I knew Erika would appreciate the colors (and the pain au chocolat), but once we were kicked out of one of the gardens only ten minutes into our visit, and found the rest of them closed, we decided to keep our time in Menton short and try to see another town that day. Still, it got me thinking about my other visits here, and, combined, I’d say I’ve acquired a bit of knowledge (or opinions, at least) about how to do Menton right.

Menton mentality: come here to relax, not to be entertained.

For a day-trip visit: I’d recommend spending all your time outside. Get a brightly sour lemonade from Au Pays du Citron and walk to Italy (seriously, the border is just a short ways down the coast) or wander through one of the botanical gardens. Make sure to check opening hours and check again. Once you’re inside, the fussy planning is worth it. I particularly enjoyed the secret garden atmosphere of Serre de la Madone.

In early May, this garden is low on tourists but teeming with life (mating frogs, mostly). Next, climb the buttercup-yellow steps to the top of the Basilique Saint-Michel-Archange for a stunning view of the sea framed by palm trees. Keep your eyes out for trompe l’œil paintings: those that fool your eye into thinking there are objects (such as windows) that aren’t really there.

From the basilica, it’s easy to get to the Cimetière du Vieux Château, a sprawling cemetery that sits atop the old town.

For lunch, save your money and keep it simple. Despite the drool-worthy menus displayed on chalkboards all over town, Menton’s food scene leaves much to be desired. Instead of getting suckered in by a perfectly average tourist trap, opt to walk around Menton’s covered market, Marché des Halles, and grab food for a picnic. I recommend getting bread from local boulangerie Au Baiser du Mitron and picking out several cheeses and seasonal fruits. I like goat’s cheese with herbes de Provence and sheep’s milk tommes, as both are indigenous to the warmer parts of France.

If you don’t want to do the picnic thing, I’d suggest stopping at Sini, right next to the market, for really excellent pizza that you can eat sur place or take to go.

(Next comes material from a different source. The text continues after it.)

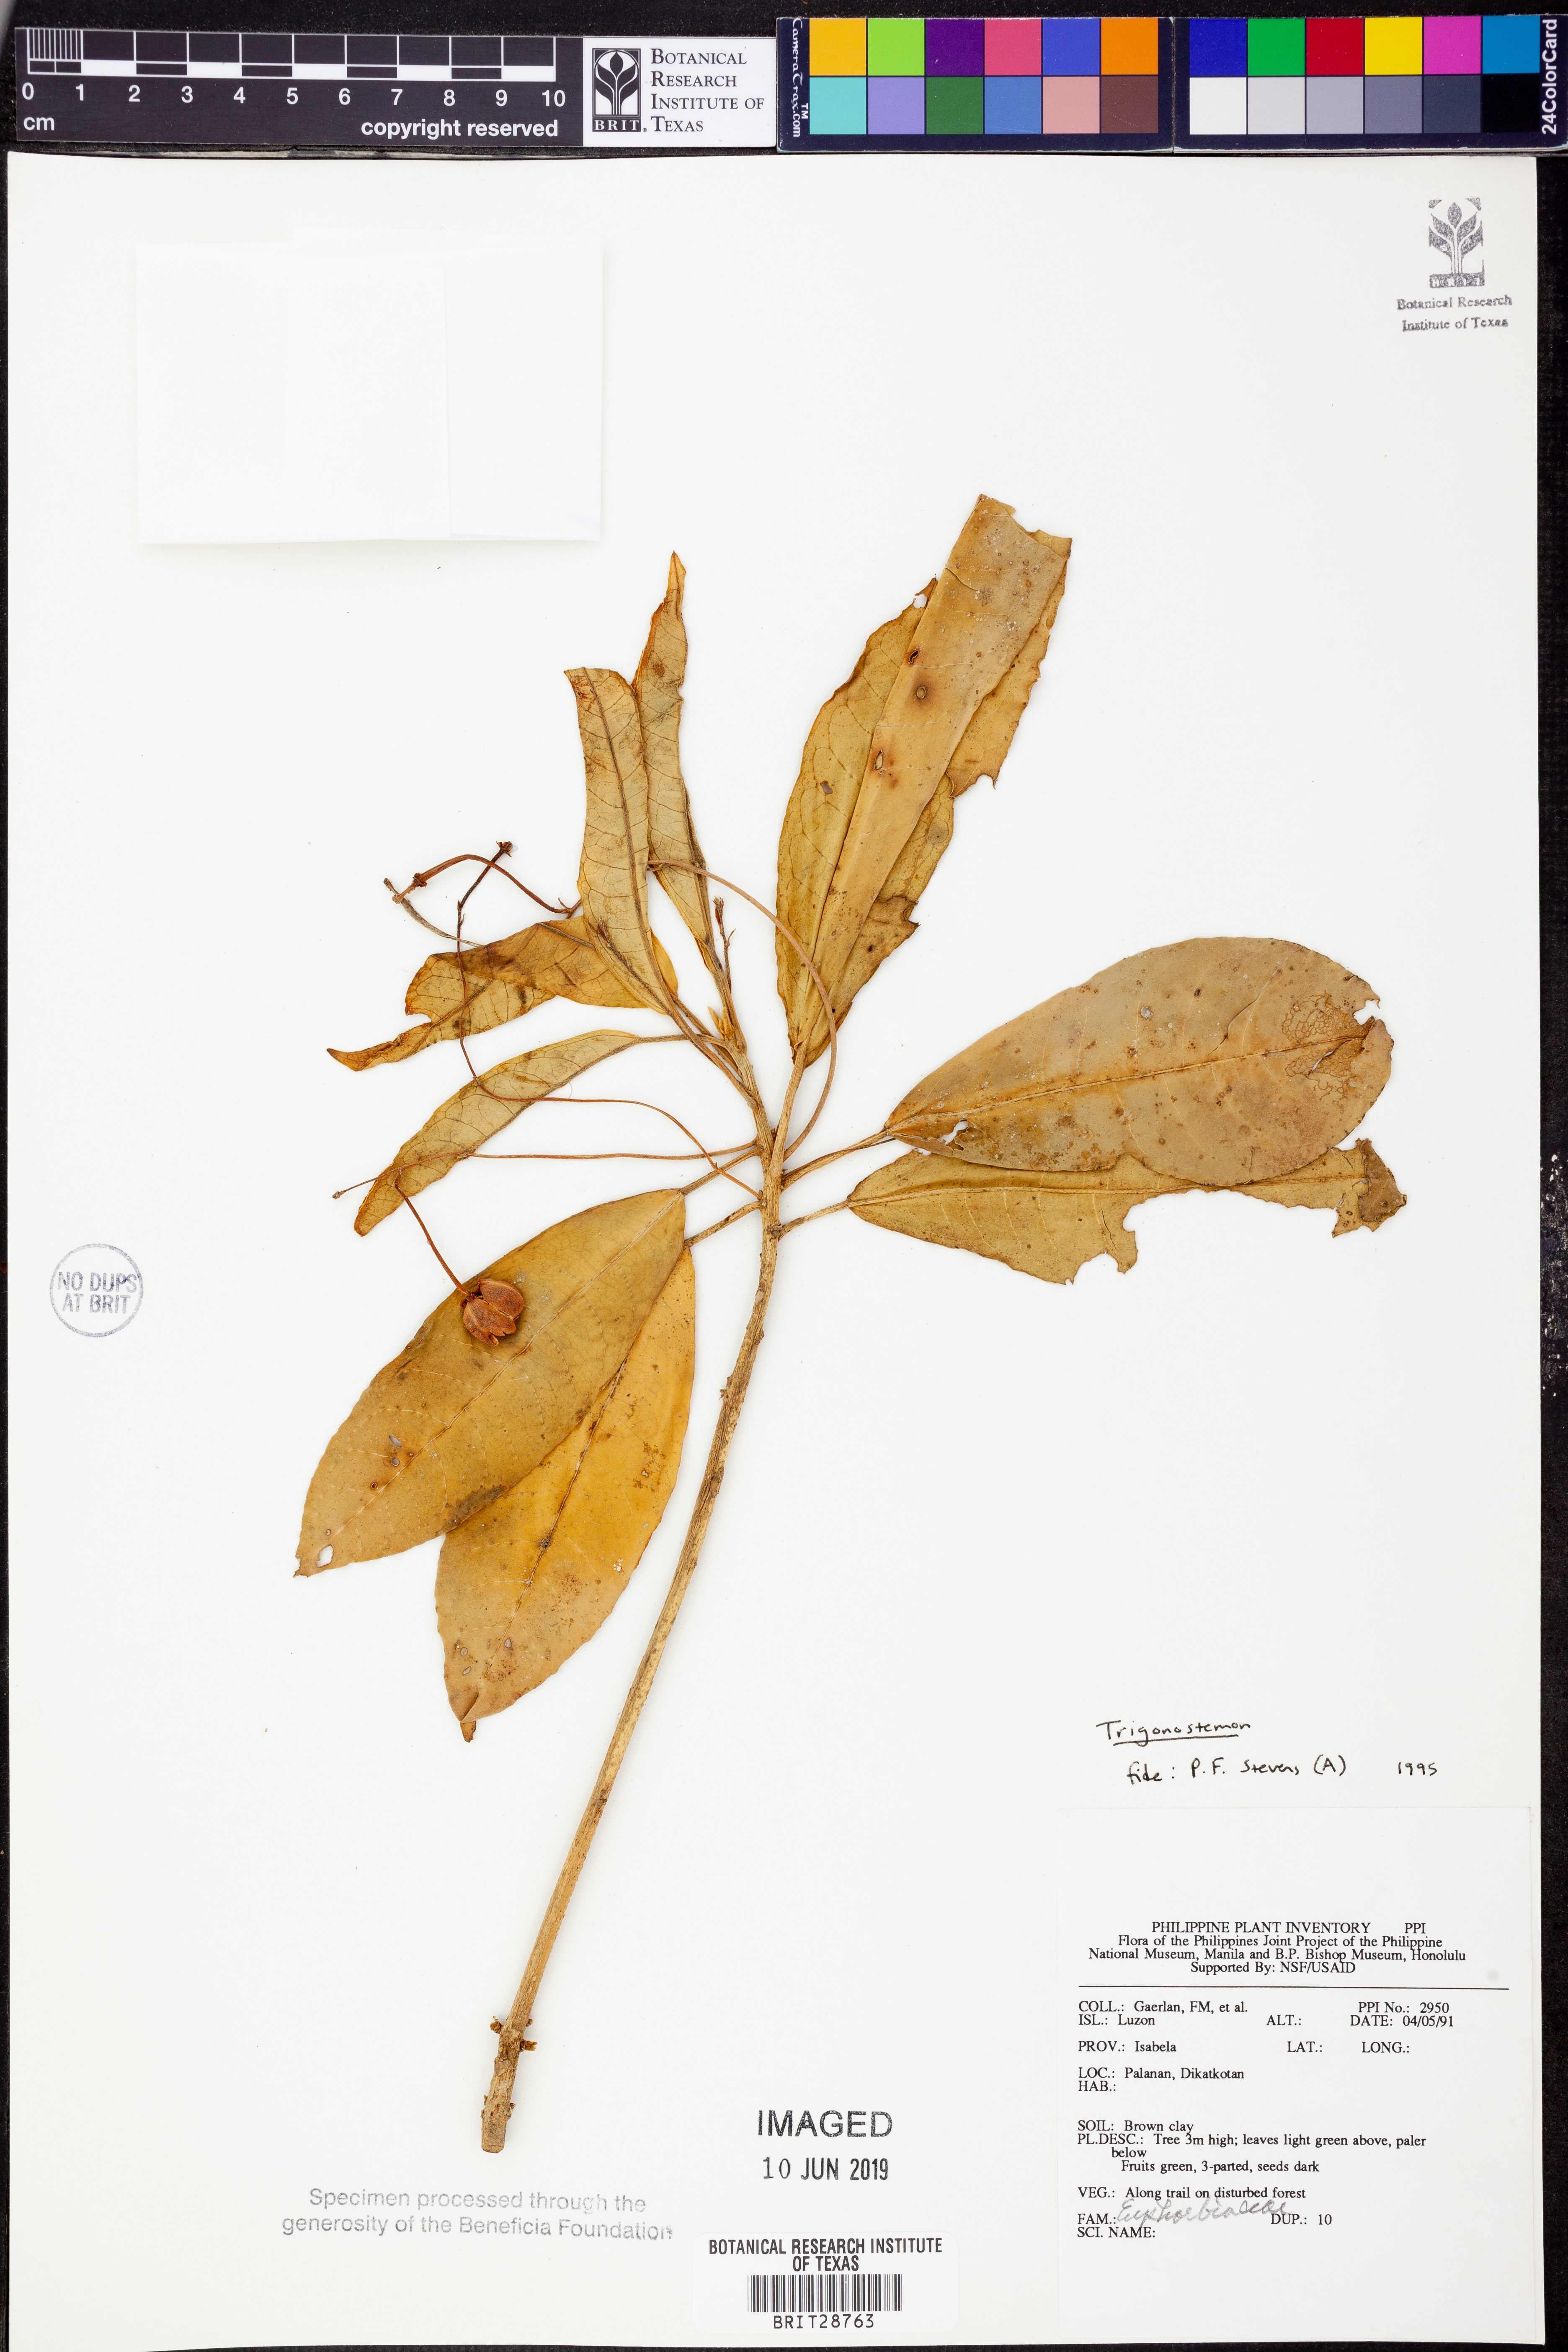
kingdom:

For a longer visit: Bring plenty of reading material or a project to work on. There’s nothing like a Mediterranean sunset or a walk through an olive grove to ignite creativity. I would recommend staying in an AirBnb in the vieille ville. Particularly in the off-season, you can find some really good deals (think 20 euros a night!). Find a place with a decent kitchen, stock it with the basics: olive oil, salt, pasta, a basil plant…and you can walk to the market daily for fresh fruit, vegetables, and fish.

Above: live music in a small square near the Marché des Halles. I definitely felt exactly like Rick Steves while taking this video. 

Menton is well-situated for day trips to even smaller towns. I’d recommend Èze (take “Nietzsche’s footpath” and be ready for some serious walking) and Villefranche-sur-Mer, both easily accessible by train for just a few euros.

Otherwise, visit the Jean Cocteau museum, as well as his bastion by the sea. Cocteau, an artist, author, and the director of the original Beauty & the Beast, was a contemporary of Matisse and Picasso, and apparently had a bit of a Napoleon complex about keeping up with them. If you visit Villefranche-sur-Mer, you can see the chapel Cocteau decorated, motivated by an effort to compete with the other master artists and their own “spiritual” chef-d’œuvres.

For a dinner out, try the plat du jour at Les Enfants Terribles (named for Cocteau’s 1929 novel). They put the daily catch on special, which is fun considering the restaurant’s proximity to the sea.

 Other things to do:

Visit the fine arts museum

Take a boat to Italy: for about twenty euros, you can get to Italy via a small boat in about two hours. (I haven’t tried this, but it looks like a great experience!) Just walk around the port and look for the chalkboard signs advertising departure times.

Take a train to Italy (Ventimiglia). The town isn’t as striking as Menton, but it’s still fun to hop over the border and have some real Italian lasagna, or at least a cappuccino, and get a taste of a different culture.